Pay Any Outstanding Expenses
Whenever you receive an increase in cash flow, through invoice factoring or any other means, it's best to pay the expenses first. Small businesses often operate at a very small profit margin, particularly in the first five years, so there may be outstanding utility bills, payroll costs or repair expenses that need to be repaid immediately. Taking care of these expenses will help keep your business operating smoothly.
Repay Your Suppliers
If your business is involved with reselling or manufacturing you may also have outstanding bills from your suppliers. Often, businesses must place purchase orders for certain goods before they have the funds to pay for them. Using the capital you receive from accounts receivable factoring to repay these suppliers keeps your account in good standing, which you'll need when it's time to place future orders. Paying your suppliers as quickly as possible also helps you to avoid monthly interest charges on your orders which can quickly balloon out of control if you're not careful.
Consider Paying Down Your Debt
Most small companies have a substantial amount of debt. Bank business loans, mortgages and third-party financing loans are generally necessary to get a small business going in the first place. If you have long-term loans it may be a good idea to use some of your cash flow from accounts receivable factoring to repay your debt. Target the loans with the highest interest rates first. Depending on the terms of the loan, just making one lump-sum payment on the loan can greatly reduce your interest.
Save Money, If Possible
If you're fortunate enough to have capital left over after you pay your expenses, suppliers and debtors, it's time to start saving funds for your business.

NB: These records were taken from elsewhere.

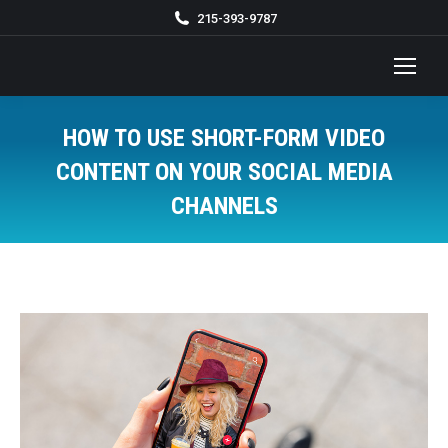
215-393-9787
HOW TO USE SHORT-FORM VIDEO
CONTENT ON YOUR SOCIAL MEDIA
CHANNELS
You are here:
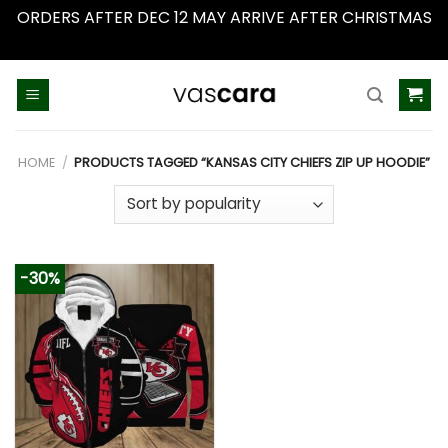
ORDERS AFTER DEC 12 MAY ARRIVE AFTER CHRISTMAS
Dismiss
Skip
to
content
HOME
/
PRODUCTS TAGGED “KANSAS CITY CHIEFS ZIP UP HOODIE”
-30%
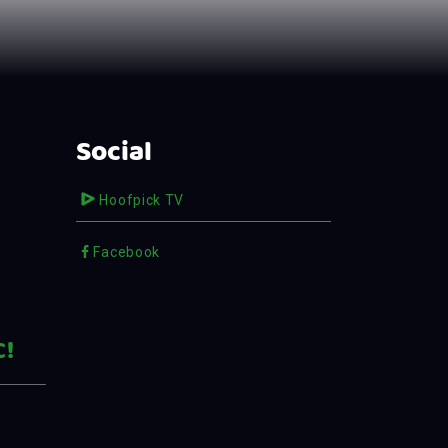
Social
Hoofpick TV
Facebook
C!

All companies go through lean economic times and having your own savings can make the difference between staying open or having to close.
Accounts receivable factoring is a useful tool for increasing cash flow to small businesses. But it's only useful if you use it to create effective spending that will benefit your company. By repaying your bills and stashing away funds for your business you'll get the most benefit out of accounts receivable factoring.